Holistic centres hold a welcoming and supportive space for participants. And sometimes we need to give ourselves that very same gift and rest and renew ourselves. The Professional Renewal Retreat offered by Yasodhara Ashram, which I recently participated in, is a wonderful offering. Who could resist the invitation to “immerse yourself in a focused, reflective environment to revitalize yourself and bring new focus to a project?”

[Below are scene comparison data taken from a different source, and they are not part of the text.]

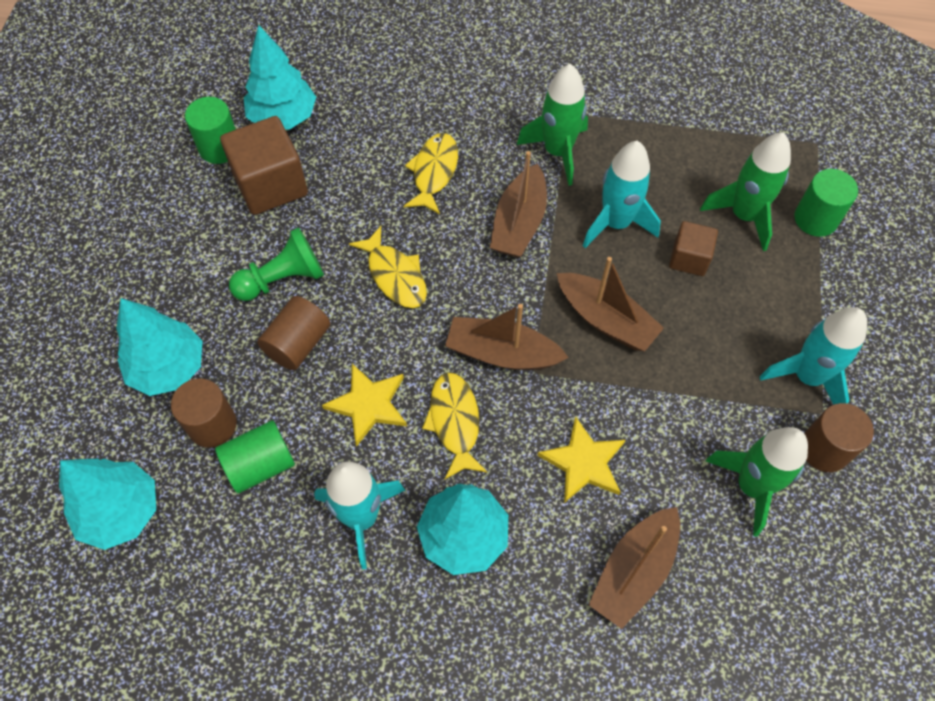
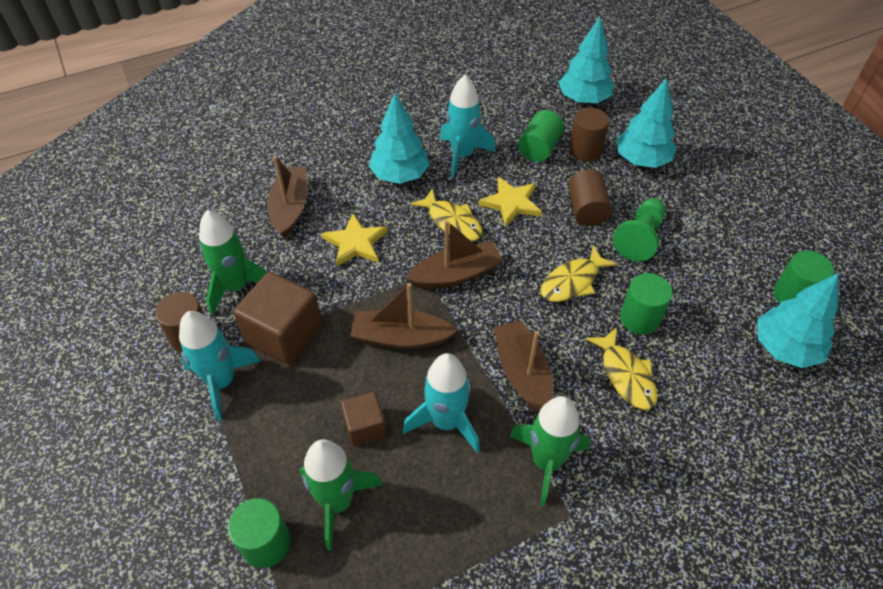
camera: 145 degrees right, 10 degrees down
(271, 184) = (724, 291): brown cube -> brown cube (284, 334)
(371, 207) = (640, 318): none -> green cylinder
(395, 275) = (572, 282): yellow fish -> yellow fish turned 60 degrees counterclockwise

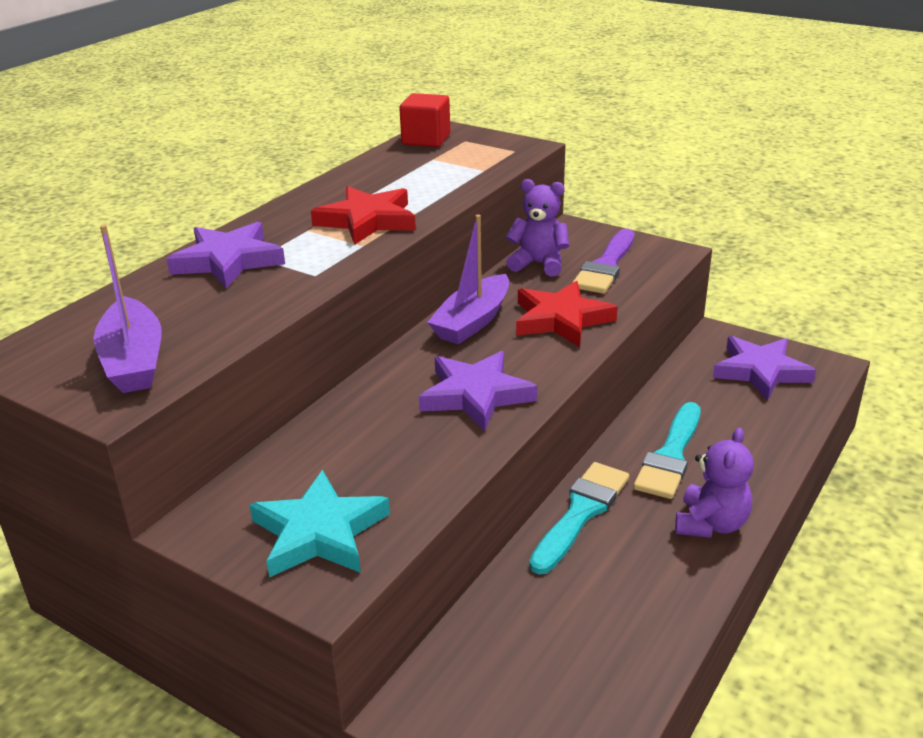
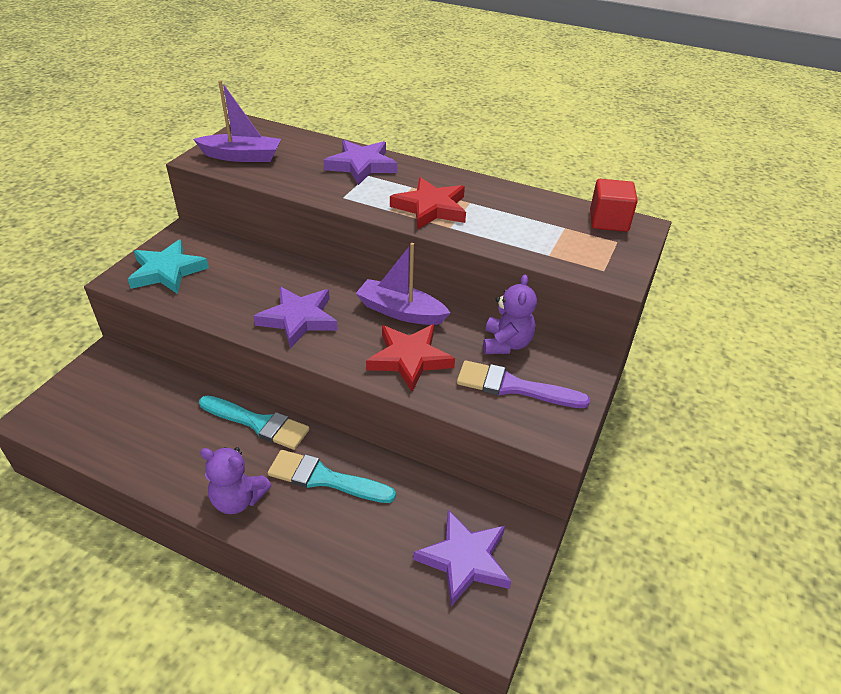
camera: 80 degrees right, 10 degrees up
(133, 360) = (242, 156): purple boat -> purple boat turned 150 degrees counterclockwise

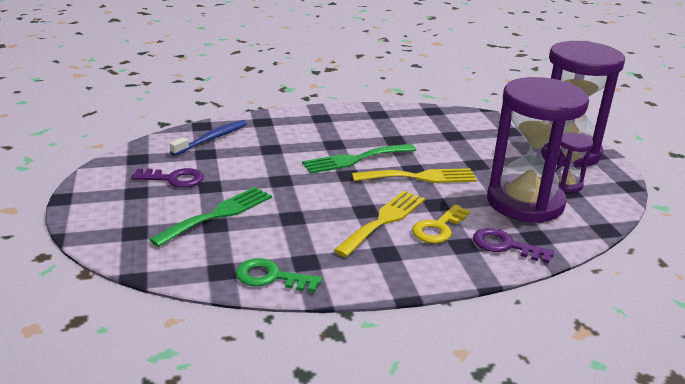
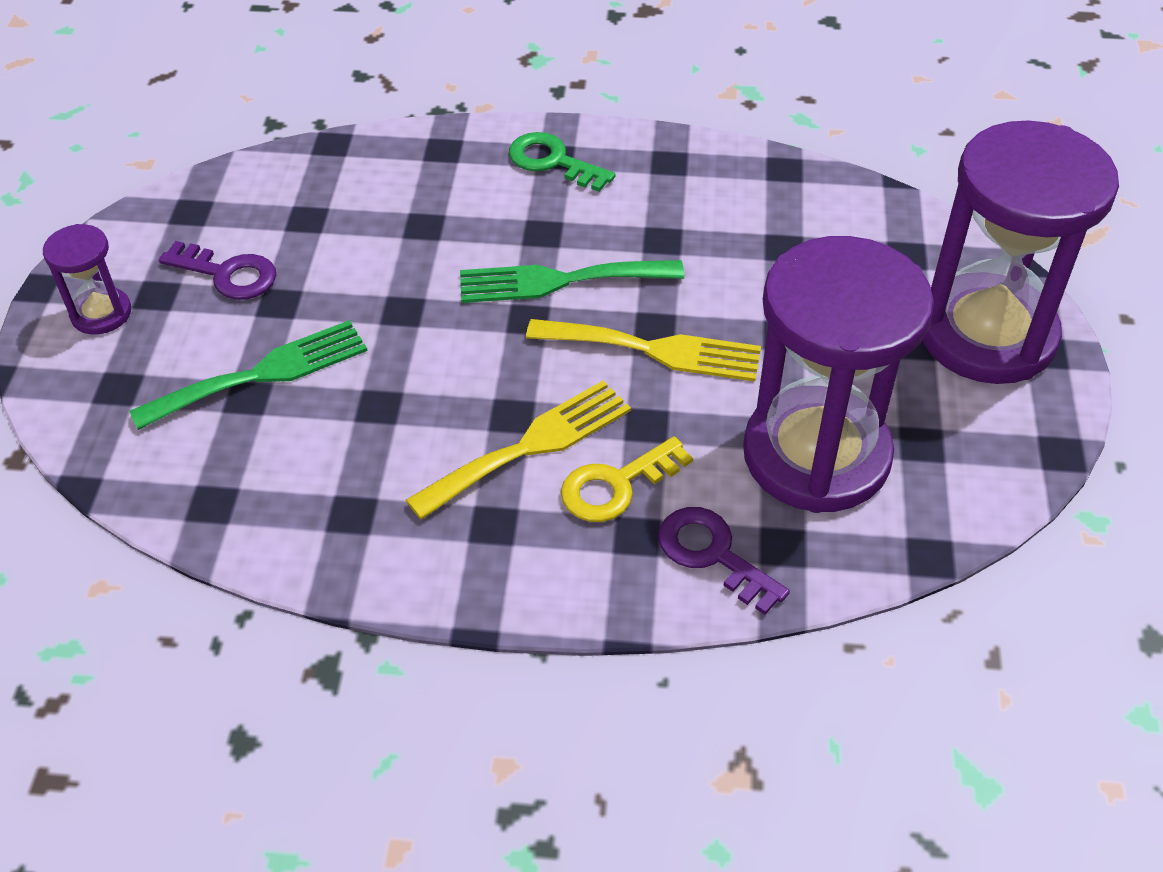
camera: 20 degrees right, 20 degrees up
(212, 139) = (334, 181): blue toothbrush -> none
(271, 277) = (281, 535): green key -> green key (553, 161)
(566, 185) = (927, 425): purple hourglass -> purple hourglass (101, 313)

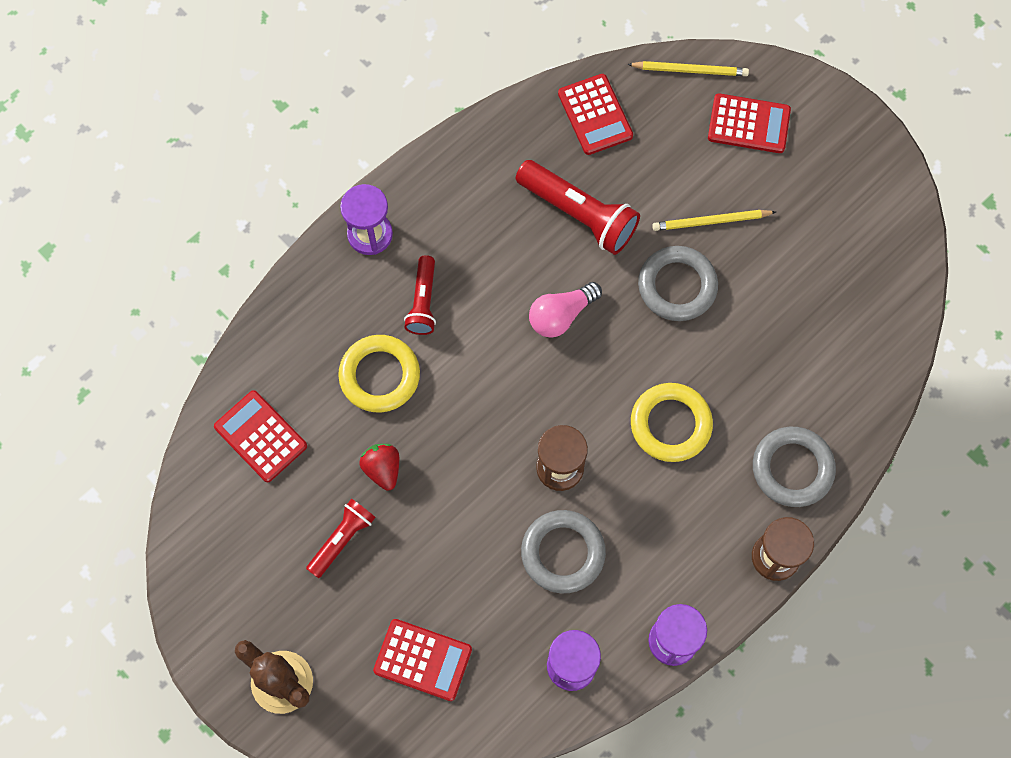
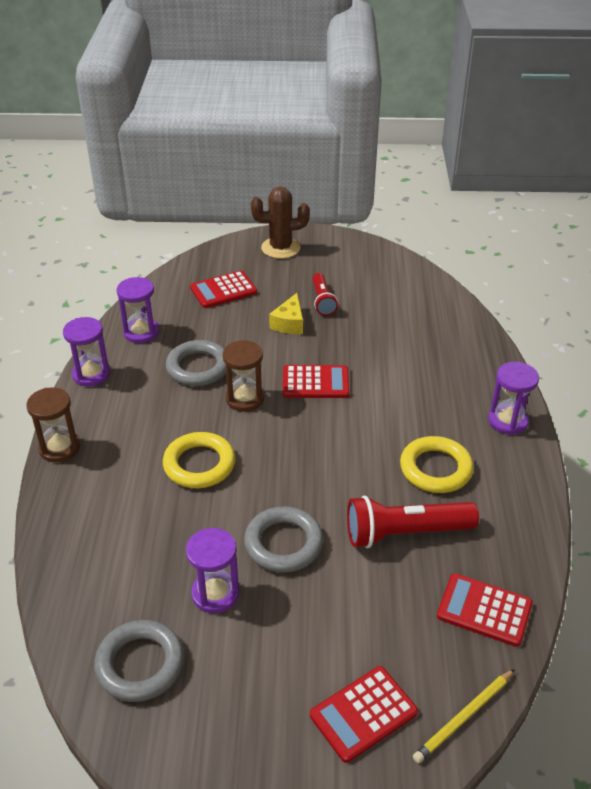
camera: 135 degrees right, 30 degrees down
(260, 436) = (419, 307): red calculator -> red calculator (315, 382)
(379, 376) = (400, 367): yellow ring -> yellow ring (435, 469)
(382, 469) = (341, 335): red strawberry -> none
(412, 536) = (289, 323): none -> yellow cheese
(423, 302) = (428, 413): red flashlight -> none
(561, 315) = (339, 468): pink light bulb -> none
(711, 221) = (307, 607): yellow pencil -> none
(766, 289) = (215, 593): none -> purple hourglass
(792, 468) = (89, 499): grey ring -> grey ring (140, 664)

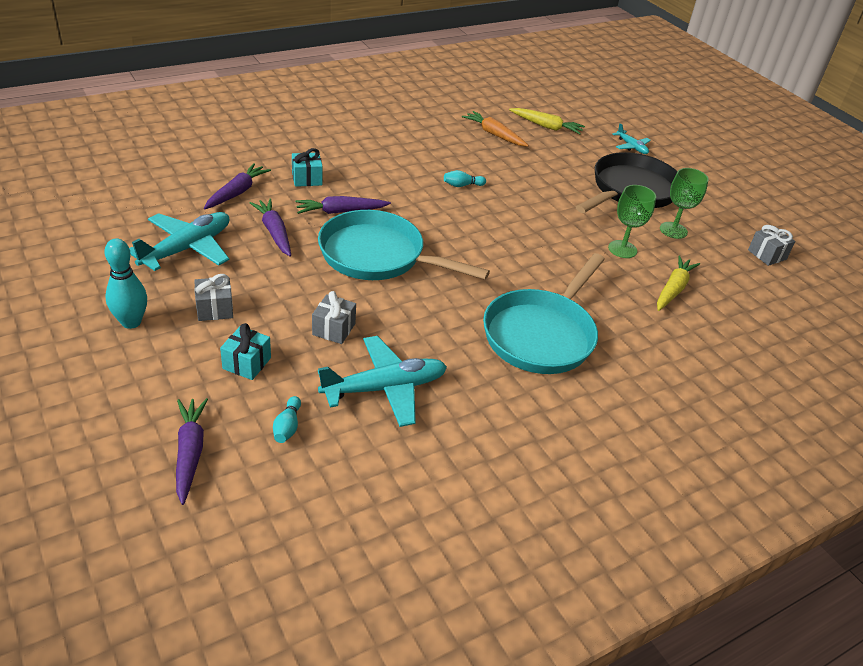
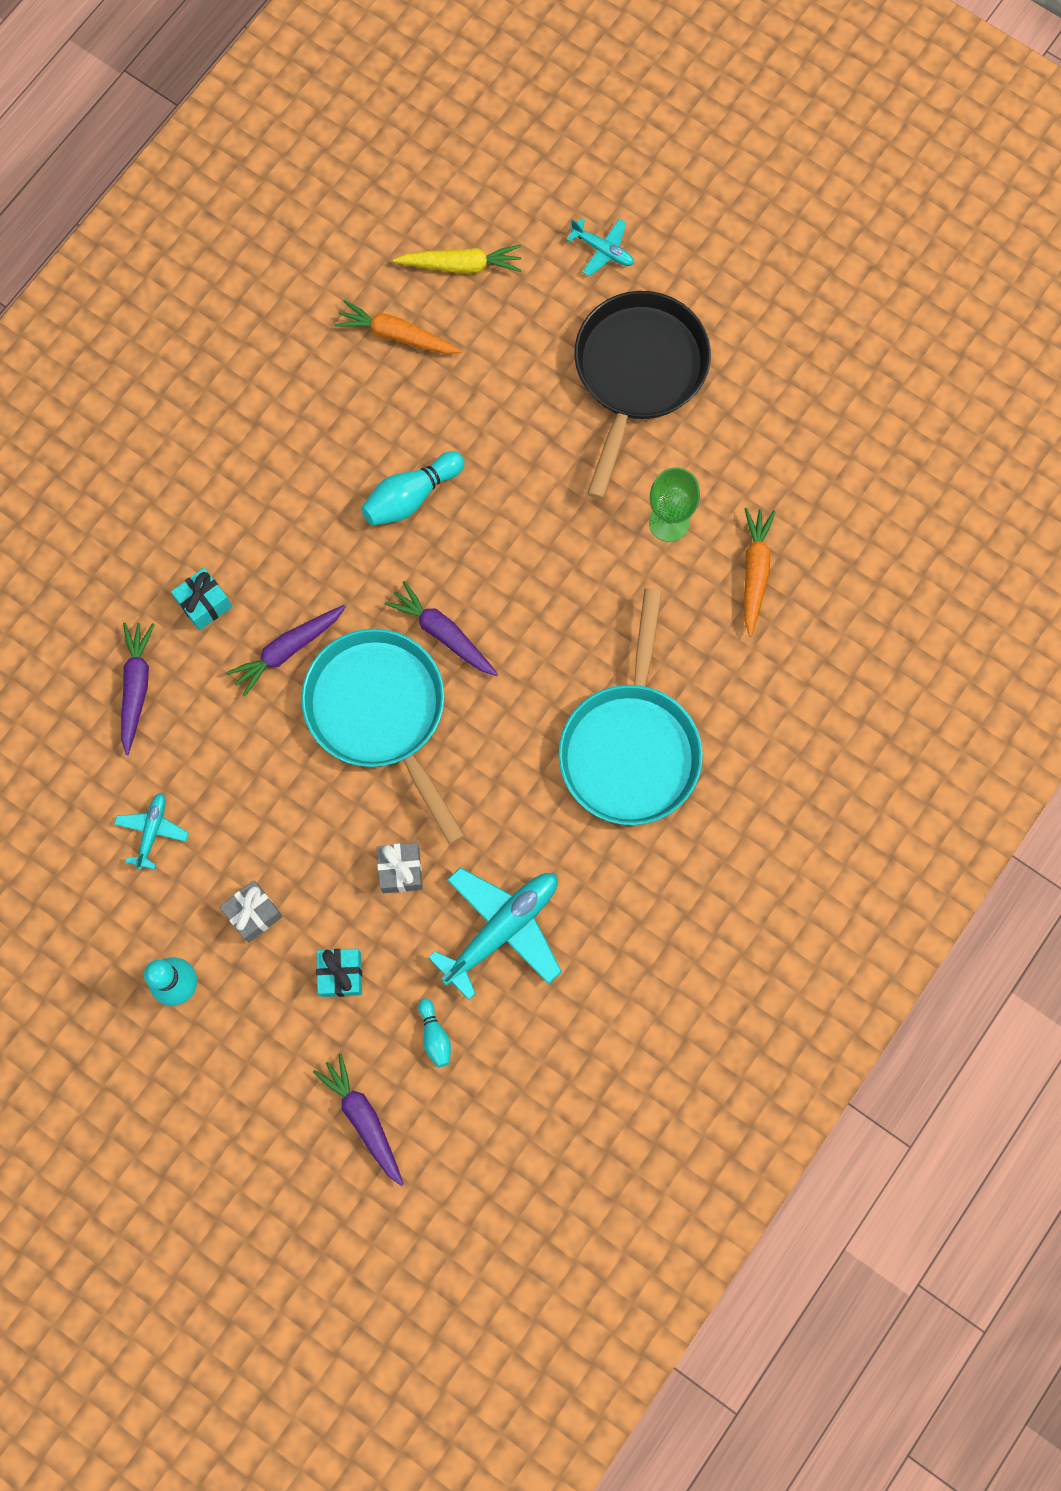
camera: 20 degrees left, 35 degrees up
(187, 248) = (152, 831): turquoise plane -> turquoise plane, size x0.52
(274, 232) = (233, 741): purple carrot -> purple carrot (443, 634)
(378, 256) = (381, 713): turquoise pan -> turquoise pan turned 60 degrees clockwise
(462, 185) = (411, 496): turquoise bowling pin -> turquoise bowling pin, size x1.78
(673, 230) = (720, 440): green goblet -> none
(673, 289) = (754, 572): yellow carrot -> orange carrot
(767, 255) = (852, 426): grey gift -> none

The renewal retreats offer a choice of accommodations and the option of either two or four hours of Karma Yoga each day. Creek Cabin, where I stayed, is a cozy log cabin by the creek with a lake view and is the perfect place for a reading or writing retreat. Immersed in nature at the foot of the mountains, surrounded by trees and overlooking the lake, it offers nourishment for the soul in simple comfort. Three healthy meals are served each day in the silence of the dining room. After a week in China and listening to continuous translation, I needed hours of silence to rebalance. To eat mindfully in quiet contemplation can be a precious gift of self care and spiritual practice.
Yoga is offered each morning at 6:50 am, and I was grateful there was no pressure for me to attend as I gently adjusted to the time difference and a few long flights. After breakfast the community would gather outside, practice the Divine Mother prayer – a beautiful standing prayer of flowing mudras – review the mornings tasks and then fan out in quiet commitment to the daily running of the ashram.
I felt blessed to be assigned to the garden and embraced the rows of kale in need of weeding! For the duration of my stay the kale patch become my little area of stewardship, simultaneously weeding the inner garden, creating more space for the plant/soul to grow into fullness. The rest of the day was then free for personal projects or practice, reading, contemplating, sitting on the beach or in one of the prayer rooms.
After dinner the community gathers for evening satsang in the Temple of Light. An architectural masterpiece that would be at home in Barcelona or Bilbao, the Temple was completed just over a year ago to replace the original temple that was sadly destroyed by fire in 2014. The sacred space is dedicated to the Light within each one of us, and every day we practiced the Divine Light Invocation, chanted kirtan, shared daily reflections on life and sat in silent prayer.
After years as a resident co-worker in the Findhorn Foundation in Scotland I felt a deep resonance with the Network of Light as described by our founders – the linking up of centers around the world dedicated to transforming ourselves to transform the world. Arriving at Kashi Ashram in Florida last December, it felt only natural to discover Kashi means ‘City of Light’. Several months later Yasodhara seemed to complete the trinity with the Temple of Light.